TESTO DA LEGGERE
□ □ □ □ □
In tutti i nostri programmi l’Olanda è la prima meta sulla quale poniamo la maggiore attenzione.
La specificità del nostro aeroporto è quella dell'incoming turistico, perché su questo abbiamo basato tutta la nostra attività e i nostri progetti, e quello che stiamo dicendo un po’ tutti. Il programma 2012 deve essere condiviso. C'è tutto un elenco di compagnie che abbiamo contattato negli anni con le quali abbiamo stretto rapporti per dare continuità a quest’opera di crescita, nella quale però la Sase ha esclusivamente un ruolo di valutazione.
Le compagnie e le potenzialità che l’apertura di nuove rotte possono avere per il nostro aeroporto vanno messe sul tavolo regionale nel dovranno essere stabiliti programmi ed obiettivi. Molte volte ho assunto nei confronti dei giornalisti un certo atteggiamento. Qualche volta mi hanno rimproverato: “Tanto tu non mi dici mai niente”. Io che cosa vi dico? Che voglio andare a Parigi? Che voglio andare in Olanda? Che voglio andare nell’Europa dell’Est? Io ci vorrei andare, ma non dipende dalla Sase, dipende da quella promozione territoriale di cui parlavamo prima. Intanto, la destinazione Charleroi ha tappato un buco perché è chiaro che non è ottimale né per Parigi né per l’Olanda, però come destinazione è più facilmente raggiungibile da quel bacino d’utenza.

A quali nuove destinazioni si può pensare?
□ □ □ □ □
RIGHE ARCHIVIATE

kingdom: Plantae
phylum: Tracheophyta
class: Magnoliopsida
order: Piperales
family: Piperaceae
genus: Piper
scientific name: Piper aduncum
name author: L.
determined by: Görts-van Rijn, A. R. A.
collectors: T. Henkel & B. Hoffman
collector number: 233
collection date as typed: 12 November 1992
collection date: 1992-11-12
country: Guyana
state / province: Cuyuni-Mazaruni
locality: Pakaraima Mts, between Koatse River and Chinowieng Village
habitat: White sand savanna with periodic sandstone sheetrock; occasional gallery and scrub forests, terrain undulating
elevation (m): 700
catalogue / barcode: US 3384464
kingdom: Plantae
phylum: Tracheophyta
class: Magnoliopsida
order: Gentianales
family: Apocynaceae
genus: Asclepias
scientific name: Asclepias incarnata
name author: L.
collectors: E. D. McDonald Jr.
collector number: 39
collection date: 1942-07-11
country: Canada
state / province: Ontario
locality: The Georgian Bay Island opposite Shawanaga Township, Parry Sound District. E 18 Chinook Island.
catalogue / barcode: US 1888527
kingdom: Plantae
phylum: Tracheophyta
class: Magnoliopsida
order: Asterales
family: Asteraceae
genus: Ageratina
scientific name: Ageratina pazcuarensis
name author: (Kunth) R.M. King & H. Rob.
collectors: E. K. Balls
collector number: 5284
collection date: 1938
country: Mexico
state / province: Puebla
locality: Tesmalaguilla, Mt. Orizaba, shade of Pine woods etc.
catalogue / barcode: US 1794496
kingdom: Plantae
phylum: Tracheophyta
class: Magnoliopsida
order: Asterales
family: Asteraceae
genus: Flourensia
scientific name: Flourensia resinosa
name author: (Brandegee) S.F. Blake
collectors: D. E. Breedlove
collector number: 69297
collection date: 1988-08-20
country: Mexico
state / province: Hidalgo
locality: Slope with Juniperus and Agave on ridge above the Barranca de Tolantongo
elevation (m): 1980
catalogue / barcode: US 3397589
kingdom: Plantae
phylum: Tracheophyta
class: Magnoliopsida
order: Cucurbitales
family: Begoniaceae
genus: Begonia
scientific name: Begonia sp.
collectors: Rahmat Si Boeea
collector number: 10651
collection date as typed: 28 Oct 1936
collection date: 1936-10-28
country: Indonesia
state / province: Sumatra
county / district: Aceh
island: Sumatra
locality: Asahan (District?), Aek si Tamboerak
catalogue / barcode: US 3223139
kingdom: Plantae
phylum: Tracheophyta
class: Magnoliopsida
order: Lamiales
□ □ □ □ □
COMPITO RICHIESTO 1
Nel testo sull'aeroporto, quale meta riceve la maggiore attenzione in tutti i programmi?
COMPITO RICHIESTO 2
Scrivi come prosegue il testo sull'aeroporto, partendo subito dopo l'ultima frase.
Le righe archiviate non servono per svolgere il lavoro.

RISPOSTA ATTESA 1
L'Olanda.

RISPOSTA ATTESA 2
I 150.000 passeggeri che ci mancano sono rappresentati da tre nuove destinazioni, per cui non è necessaria una marea di investimenti: una in Francia, a Parigi; la Spagna da confermare perché stava andando bene, ma i problemi sono stati altri. E poi i Paesi Bassi. Con la possibilità di non progettare nell’apertura verso i Balcani un grande volo come quello di Ryan Air da 200 passeggeri, ma ispirasi alla politica seguita per Tirana:una piccola compagnia, che è partita con un ATR 42. Così il tanto famigerato volo sull’Albania, con il quale sembrava che avessimo aperto alla droga e alla prostituzione, non ricordandosi che un volo attraversa un posto di Polizia, uno di Dogana e uno di Guardia di Finanza, è arrivato a volare tre volte a settimana con airbus da 150 posti.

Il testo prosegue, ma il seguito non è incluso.